[Page-level text extractions]
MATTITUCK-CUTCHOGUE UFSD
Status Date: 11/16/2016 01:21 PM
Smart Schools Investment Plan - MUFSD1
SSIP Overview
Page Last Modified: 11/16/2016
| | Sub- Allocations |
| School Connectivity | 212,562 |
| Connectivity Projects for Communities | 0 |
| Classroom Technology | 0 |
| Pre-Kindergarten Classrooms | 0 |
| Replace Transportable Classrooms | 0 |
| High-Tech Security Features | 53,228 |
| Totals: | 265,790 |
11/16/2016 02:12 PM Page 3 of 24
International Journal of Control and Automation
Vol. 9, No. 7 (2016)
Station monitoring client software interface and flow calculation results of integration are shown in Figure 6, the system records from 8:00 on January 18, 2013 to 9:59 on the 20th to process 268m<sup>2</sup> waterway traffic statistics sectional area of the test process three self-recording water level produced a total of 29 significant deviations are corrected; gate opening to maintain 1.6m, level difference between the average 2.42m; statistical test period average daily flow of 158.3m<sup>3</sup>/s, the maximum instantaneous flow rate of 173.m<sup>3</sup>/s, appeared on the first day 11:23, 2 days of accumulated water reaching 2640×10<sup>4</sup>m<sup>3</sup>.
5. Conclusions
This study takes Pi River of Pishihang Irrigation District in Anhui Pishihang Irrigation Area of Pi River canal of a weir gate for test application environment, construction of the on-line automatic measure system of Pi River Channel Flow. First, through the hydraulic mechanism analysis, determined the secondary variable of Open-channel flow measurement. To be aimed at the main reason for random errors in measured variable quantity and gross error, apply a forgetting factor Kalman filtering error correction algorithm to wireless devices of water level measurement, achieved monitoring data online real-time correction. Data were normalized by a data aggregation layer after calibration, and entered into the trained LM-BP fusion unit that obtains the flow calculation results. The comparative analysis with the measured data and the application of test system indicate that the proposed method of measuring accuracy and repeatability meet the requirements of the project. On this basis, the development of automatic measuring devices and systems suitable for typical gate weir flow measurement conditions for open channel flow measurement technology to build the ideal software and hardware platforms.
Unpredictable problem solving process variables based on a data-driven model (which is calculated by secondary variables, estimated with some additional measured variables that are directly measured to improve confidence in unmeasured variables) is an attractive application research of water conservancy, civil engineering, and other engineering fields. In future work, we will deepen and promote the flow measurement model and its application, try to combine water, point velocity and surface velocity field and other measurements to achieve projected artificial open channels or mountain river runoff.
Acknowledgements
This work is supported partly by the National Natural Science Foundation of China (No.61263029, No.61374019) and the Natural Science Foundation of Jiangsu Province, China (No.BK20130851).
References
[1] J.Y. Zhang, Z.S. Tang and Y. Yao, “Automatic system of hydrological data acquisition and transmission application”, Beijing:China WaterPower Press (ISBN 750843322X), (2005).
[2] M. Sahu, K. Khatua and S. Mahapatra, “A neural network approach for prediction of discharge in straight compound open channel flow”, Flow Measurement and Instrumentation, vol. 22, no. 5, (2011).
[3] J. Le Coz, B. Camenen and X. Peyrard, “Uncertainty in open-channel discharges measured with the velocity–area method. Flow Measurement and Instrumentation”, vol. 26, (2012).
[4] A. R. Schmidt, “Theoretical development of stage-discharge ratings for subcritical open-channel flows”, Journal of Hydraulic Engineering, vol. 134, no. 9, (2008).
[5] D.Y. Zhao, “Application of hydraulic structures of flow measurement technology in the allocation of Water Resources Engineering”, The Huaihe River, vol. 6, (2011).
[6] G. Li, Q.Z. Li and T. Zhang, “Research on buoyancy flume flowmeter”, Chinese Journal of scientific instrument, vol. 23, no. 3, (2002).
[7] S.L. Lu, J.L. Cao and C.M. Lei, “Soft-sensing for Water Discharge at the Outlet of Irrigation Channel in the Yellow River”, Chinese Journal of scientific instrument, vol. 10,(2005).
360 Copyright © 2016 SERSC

Task brief: Please give back the records exactly as written, beginning at the first line and including the line that holds "Vol. 9, No. 7 (2016)" as the last.

Answer box:
MATTITUCK-CUTCHOGUE UFSD
Status Date: 11/16/2016 01:21 PM
Smart Schools Investment Plan - MUFSD1
SSIP Overview
Page Last Modified: 11/16/2016
| | Sub- Allocations |
| School Connectivity | 212,562 |
| Connectivity Projects for Communities | 0 |
| Classroom Technology | 0 |
| Pre-Kindergarten Classrooms | 0 |
| Replace Transportable Classrooms | 0 |
| High-Tech Security Features | 53,228 |
| Totals: | 265,790 |
11/16/2016 02:12 PM Page 3 of 24
International Journal of Control and Automation
Vol. 9, No. 7 (2016)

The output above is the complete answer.